--- EXTRACTED INFORMATION Enclosed Below ---

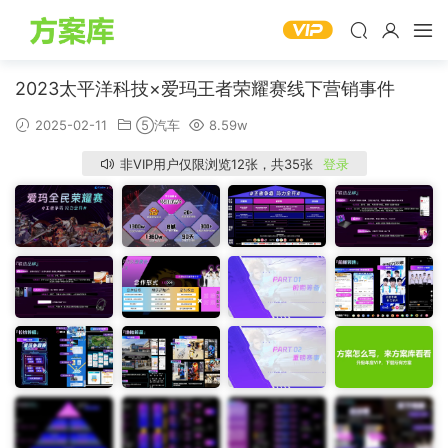
2023太平洋科技×爱玛王者荣耀赛线下营销事件
2025-02-11
⑤汽车
8.59w
非VIP用户仅限浏览12张，共35张
登录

--- End of Enclosed EXTRACTED INFORMATION ---

EXERCISE:
The full data, repeated exactly and stripped of its pictures, is the expected answer.

RESPONSE BELOW:
2023太平洋科技×爱玛王者荣耀赛线下营销事件
2025-02-11
⑤汽车
8.59w
非VIP用户仅限浏览12张，共35张
登录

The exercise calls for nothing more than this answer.